This post is also available in:
עברית (Hebrew)
New research into the behavior of large language models (LLMs) has revealed a notable pattern: artificial intelligence tools tend to be overly confident in their answers, even when they’re wrong—and unlike humans, they struggle to recalibrate that confidence after the fact.
The study, published in Memory & Cognition, compared human participants with four widely used LLMs—ChatGPT, Gemini, Sonnet, and Haiku—over the course of two years, across a range of tasks, including trivia questions, event prediction, and image recognition games. The aim was to explore not just performance, but also how accurately participants—human and AI—could assess their own abilities.

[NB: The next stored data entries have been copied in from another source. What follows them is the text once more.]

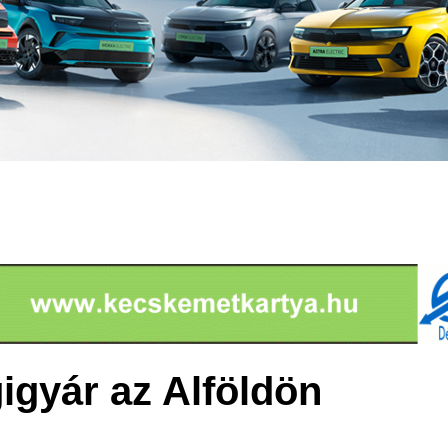
igigyár az Alföldön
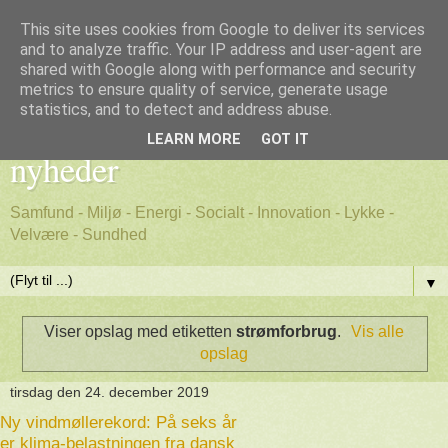
This site uses cookies from Google to deliver its services
and to analyze traffic. Your IP address and user-agent are
shared with Google along with performance and security
metrics to ensure quality of service, generate usage
Godt nyt - positive, gode
statistics, and to detect and address abuse.
LEARN MORE
GOT IT
nyheder
Samfund - Miljø - Energi - Socialt - Innovation - Lykke -
Velvære - Sundhed
▼
Viser opslag med etiketten
strømforbrug
.
Vis alle
opslag
tirsdag den 24. december 2019
Ny vindmøllerekord: På seks år
er klima-belastningen fra dansk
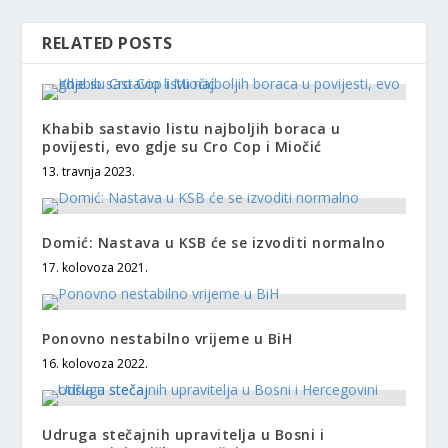
RELATED POSTS
Khabib sastavio listu najboljih boraca u
povijesti, evo gdje su Cro Cop i Miočić
13. travnja 2023.
Domić: Nastava u KSB će se izvoditi normalno
17. kolovoza 2021.
Ponovno nestabilno vrijeme u BiH
16. kolovoza 2022.
Udruga stečajnih upravitelja u Bosni i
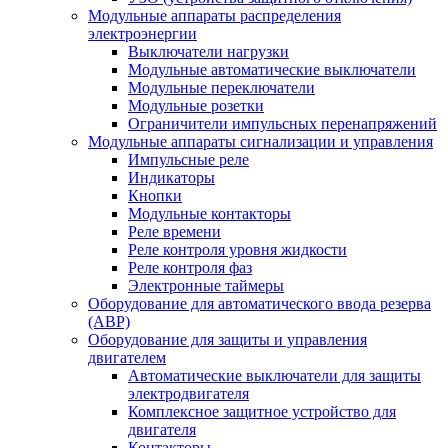
Модульные аппараты распределения
электроэнергии
Выключатели нагрузки
Модульные автоматические выключатели
Модульные переключатели
Модульные розетки
Ограничители импульсных перенапряжений
Модульные аппараты сигнализации и управления
Импульсные реле
Индикаторы
Кнопки
Модульные контакторы
Реле времени
Реле контроля уровня жидкости
Реле контроля фаз
Электронные таймеры
Оборудование для автоматического ввода резерва
(АВР)
Оборудование для защиты и управления
двигателем
Автоматические выключатели для защиты
электродвигателя
Комплексное защитное устройство для
двигателя
Контакторы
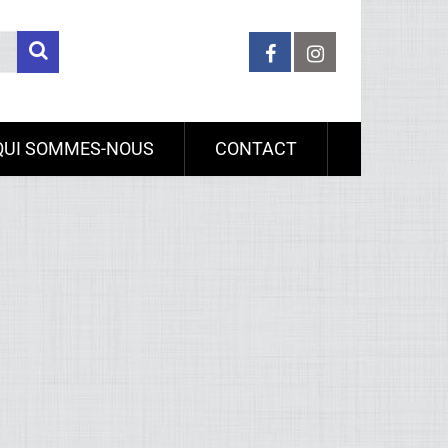
QUI SOMMES-NOUS
CONTACT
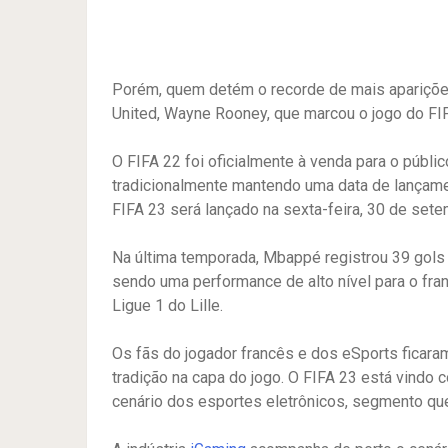
Porém, quem detém o recorde de mais apariçõe
United, Wayne Rooney, que marcou o jogo do FIF
O FIFA 22 foi oficialmente à venda para o públi
tradicionalmente mantendo uma data de lançame
FIFA 23 será lançado na sexta-feira, 30 de set
Na última temporada, Mbappé registrou 39 gols
sendo uma performance de alto nível para o fran
Ligue 1 do Lille.
Os fãs do jogador francês e dos eSports ficaram
tradição na capa do jogo. O FIFA 23 está vind
cenário dos esportes eletrônicos, segmento qu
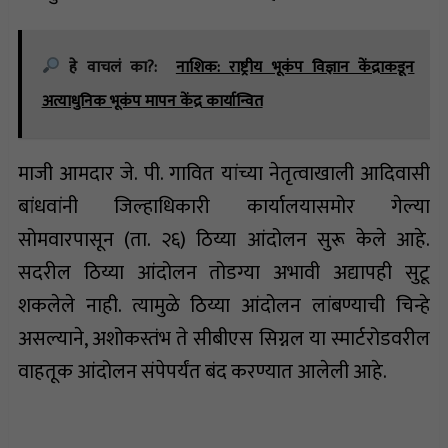
हे वाचलं का?:
नाशिक: राष्ट्रीय भूकंप विज्ञान केंद्राकडून
अत्याधुनिक भूकंप मापन केंद्र कार्यान्वित
माजी आमदार जे. पी. गावित यांच्या नेतृत्वाखाली आदिवासी
बांधवांनी जिल्हाधिकारी कार्यालयासमोर गेल्या
सोमवारपासून (ता. २६) ठिय्या आंदोलन सुरू केले आहे.
सदरील ठिय्या आंदोलन तोडग्या अभावी अद्यापही सुटू
शकलेले नाही. त्यामुळे ठिय्या आंदोलन लांबण्याची चिन्हे
असल्याने, अशोकस्तंभ ते सीबीएस सिग्नल या स्मार्टरोडवरील
वाहतूक आंदोलन संपेपर्यंत बंद करण्यात आलेली आहे.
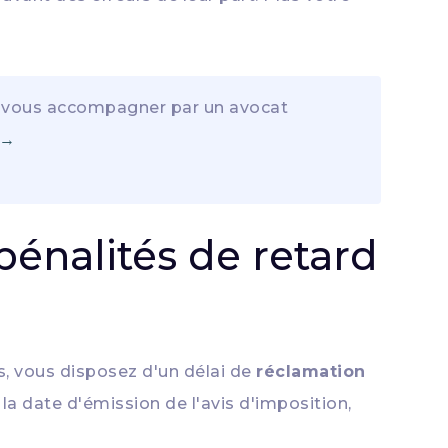
s-vous accompagner par un avocat
 →
pénalités de retard
s, vous disposez d'un délai de
réclamation
la date d'émission de l'avis d'imposition,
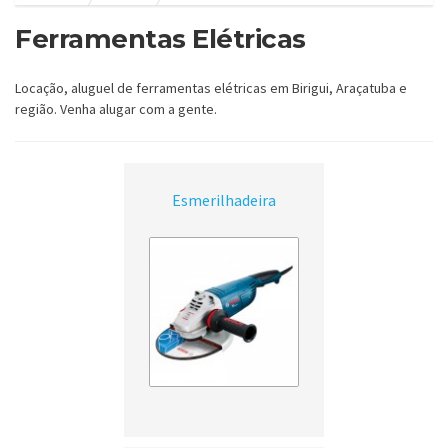
Ferramentas Elétricas
Locação, aluguel de ferramentas elétricas em Birigui, Araçatuba e
região. Venha alugar com a gente.
Esmerilhadeira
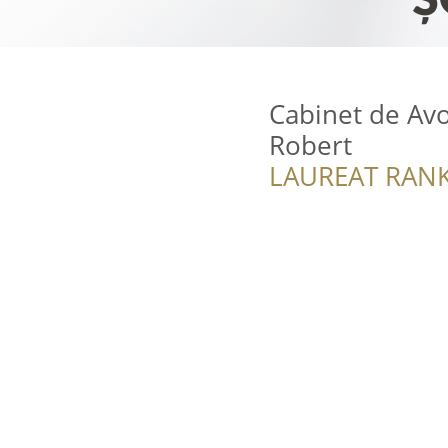
Cabinet de Av
Robert
LAUREAT RANK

Acording to TechXplore In advance of each task, both humans and LLMs were asked to estimate how well they expected to perform. Across the board, both groups showed a tendency toward overconfidence. But a key difference emerged after the fact: human participants tended to revise their self-assessments based on actual outcomes. The LLMs, on the other hand, often became more confident in their answers, even when performance was poor.
One striking example came from a Pictionary-style task where participants had to identify hand-drawn sketches. ChatGPT-4 correctly identified about 12.5 out of 20, comparable to human participants. Gemini, by contrast, managed fewer than one correct answer on average—but still claimed afterward that it had answered 14 correctly.
This disconnect highlights a broader challenge in AI development: current LLMs may appear confident in their answers, but that confidence is not always backed by accuracy or self-awareness. Researchers suggest this overconfidence could mislead users, especially when responses appear authoritative.
The issue becomes more concerning in high-stakes scenarios, such as when answering legal, medical, or news-related questions, and when their delivery does not include clear indicators of uncertainty.
The research underscores the importance of caution when using AI tools for critical decision-making. While LLMs can offer useful insights, they’re not yet equipped to reliably evaluate their own accuracy—something human users should keep in mind when assessing chatbot-generated responses.